Pourtant, selon Geoff Mamputa, les autorités locales n'arrivent pas à tenir le rythme de l'extension des routes et de la demande. 

"Des vides juridiques que les associations de taxi peuvent exploiter"

Les autorités locales sont en partie à blâmer, et non les nouveaux venus en ville qui ne font que s'installer. Comme la bureaucratie mise en place n'évolue pas au même rythme que la situation, cela laisse des vides juridiques que les associations de taxi peuvent exploiter. Et dans les cas de figure où personne ne peut prétendre avoir l'autorité d'utiliser des itinéraires, car les autorités locales n'ont pas encore évalué la situation et donné de permis, c'est la mêlée générale entre tous les groupes de taxi. 

"Dans le secteur du taxi, les fusillades ne sont pas vues comme quelque chose d'excessif"
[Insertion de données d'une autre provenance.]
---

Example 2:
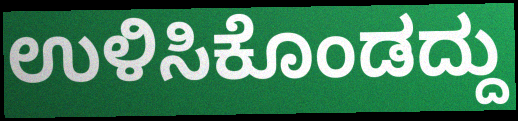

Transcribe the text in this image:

ಉಳಿಸಿಕೊಂಡದ್ದು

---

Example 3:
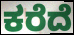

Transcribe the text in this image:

ಕರೆದೆ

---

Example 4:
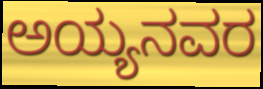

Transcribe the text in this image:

ಅಯ್ಯನವರ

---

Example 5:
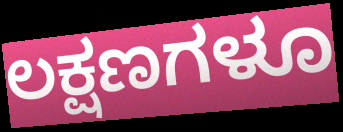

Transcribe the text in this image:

ಲಕ್ಷಣಗಳೂ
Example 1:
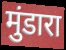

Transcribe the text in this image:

मुंडारा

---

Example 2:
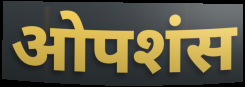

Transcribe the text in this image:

ओपशंस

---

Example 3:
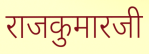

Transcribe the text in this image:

राजकुमारजी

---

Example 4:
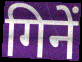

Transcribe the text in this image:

गिनें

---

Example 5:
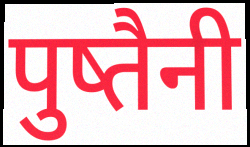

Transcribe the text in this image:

पुष्तैनी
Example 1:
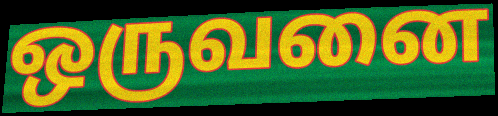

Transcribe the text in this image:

ஒருவனை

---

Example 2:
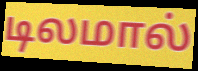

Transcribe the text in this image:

டிலமால்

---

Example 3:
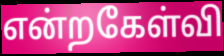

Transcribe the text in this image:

என்றகேள்வி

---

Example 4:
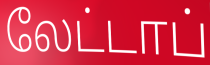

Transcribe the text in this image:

லேட்டாப்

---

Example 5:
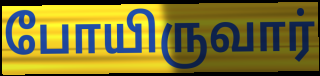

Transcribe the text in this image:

போயிருவார்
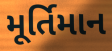
મૂર્તિમાન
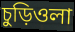
চুড়িওলা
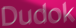
Dudok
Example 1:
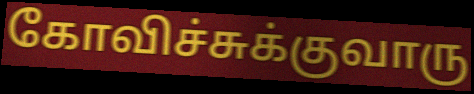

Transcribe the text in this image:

கோவிச்சுக்குவாரு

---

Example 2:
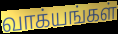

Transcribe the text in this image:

வாக்யங்கள்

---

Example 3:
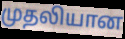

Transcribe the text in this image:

முதலியான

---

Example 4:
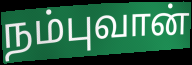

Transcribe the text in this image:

நம்புவான்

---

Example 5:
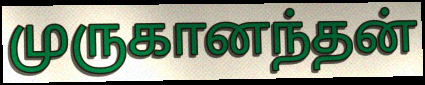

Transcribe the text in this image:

முருகானந்தன்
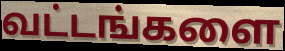
வட்டங்களை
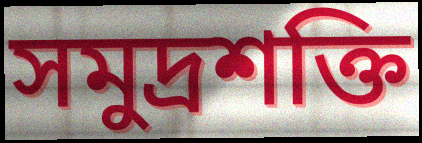
সমুদ্রশক্তি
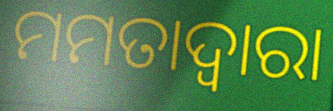
ମମତାଦ୍ୱାରା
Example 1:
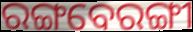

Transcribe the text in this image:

ରଙ୍ଗବେରଙ୍ଗୀ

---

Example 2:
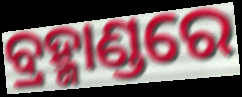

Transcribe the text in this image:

ବ୍ରହ୍ମାଣ୍ଡରେ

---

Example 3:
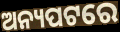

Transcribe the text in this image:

ଅନ୍ୟପଟରେ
Depuis début 2021, 71 personnes ont été tuées dans la province du Cap occidental dans des conflits liés aux taxis. Les auteurs n'ont pas été identifiés, mais ces types de meurtres visent souvent les chauffeurs, qui ne sont pourtant pas impliqués dans les négociations et les accords sur la répartition des routes, déplore Adnile Khanyi. Des conflits dangereux pour les clients également : certains hommes armés n'ont pas hésité à attaquer des taxis alors même qu'ils transportaient des passagers. 

Selon Geoff Mamputa, les organisations de taxis ont fini par acquérir une mauvaise réputation après ces décennies de querelles sanglantes.
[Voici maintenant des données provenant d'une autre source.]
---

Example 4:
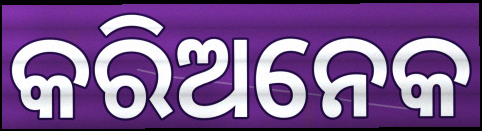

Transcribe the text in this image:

କରିଅନେକ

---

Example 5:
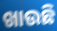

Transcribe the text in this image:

ଖାଉଛି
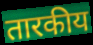
तारकीय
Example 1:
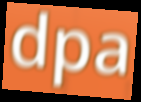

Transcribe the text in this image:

dpa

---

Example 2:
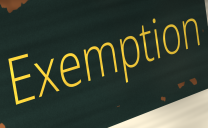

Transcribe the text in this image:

Exemption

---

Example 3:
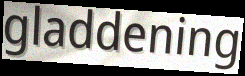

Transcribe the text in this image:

gladdening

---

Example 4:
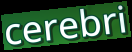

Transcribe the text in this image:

cerebri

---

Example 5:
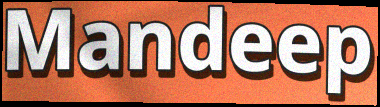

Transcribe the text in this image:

Mandeep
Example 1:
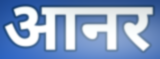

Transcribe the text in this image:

आनर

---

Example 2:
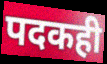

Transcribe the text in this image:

पदकही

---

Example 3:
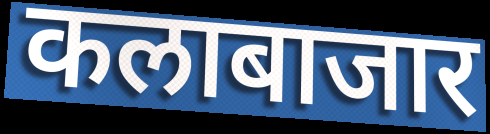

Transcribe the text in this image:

कलाबाजार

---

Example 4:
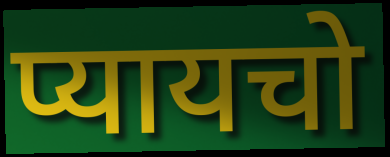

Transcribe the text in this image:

प्यायचो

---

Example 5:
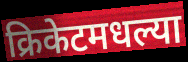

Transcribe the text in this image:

क्रिकेटमधल्या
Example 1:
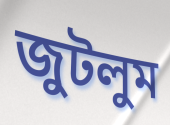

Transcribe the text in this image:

Dans le secteur des taxi, les fusillades ne sont pas vues comme quelque chose d'excessif. On parle d'un univers extrêmement violent. Et d'une industrie de plusieurs milliards de rands. Certaines personnes commencent même à se demander s'il ne s'agit pas de crime organisé, car les techniques employées n'y sont pas très différentes de celles de la mafia. Il y a même des cas d'extorsion.

Les usagers bloqués par les conflits

Préférés aux bus et aux trains en raison de leur disponibilité et de leur efficacité, on estime que près de 15 millions de personnes par jour dépendent de ces taxis en Afrique du Sud, soit plus de 60 % de tous les usagers des transports publics. La mise à l'arrêt des taxis à cause des affrontements de la semaine dernière a ainsi laissé de nombreux habitants de banlieue sans aucun moyen de transport pour aller travailler en ville.
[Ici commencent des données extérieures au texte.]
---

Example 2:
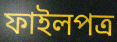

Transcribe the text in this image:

ফাইলপত্র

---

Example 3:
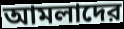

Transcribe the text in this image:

আমলাদের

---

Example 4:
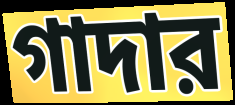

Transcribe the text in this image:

গাদার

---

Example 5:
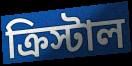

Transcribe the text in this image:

ক্রিস্টাল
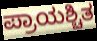
ಪ್ರಾಯಶ್ಚಿತ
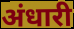
अंधारी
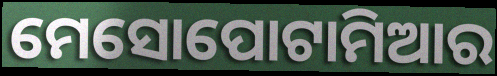
ମେସୋପୋଟାମିଆର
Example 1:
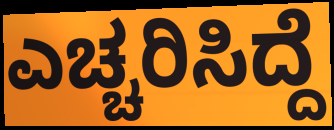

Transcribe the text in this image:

ಎಚ್ಚರಿಸಿದ್ದೆ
Le mercredi 7 juillet, après l'escalade de violence, la Cata a cessé toute activité au Cap. La Codeta a fait de même dans la soirée. Les usagers ont alors passé la journée à se démener pour trouver un moyen de transport entre leur domicile et leur lieu de travail via les quelques lignes de taxis exploitées par d'autres associations et des chauffeurs indépendants sont restés en service.

une vidéo publiée sur Twitter le 8 juillet montre une station de taxi presque vide à Somerset West, une banlieue du Cap.
“Les taxis de Gugulethu sont à l'arrêt. Les gens sont bloqués 💔#TaxiViolence”

Le 8 juillet dernier, une réunion d'urgence a été organisée avec les forces de l'ordre et les agences de transport. Menacées par des sanctions du ministère provincial des Transports, les associations de taxis Cata et Codeta ont conclu un accord de cessez-le-feu et ont repris leurs activités le 9 juillet. Elles ont également demandé que la police et les forces de l'ordre restent présentes aux abords des stations et le long des itinéraires de taxi en cas de nouvelles violences. La même semaine, de vifs affrontements liés à des querelles similaires ont également eu lieu dans d'autres villes d'Afrique du Sud, notamment à Port Shepstone et à Johannesburg.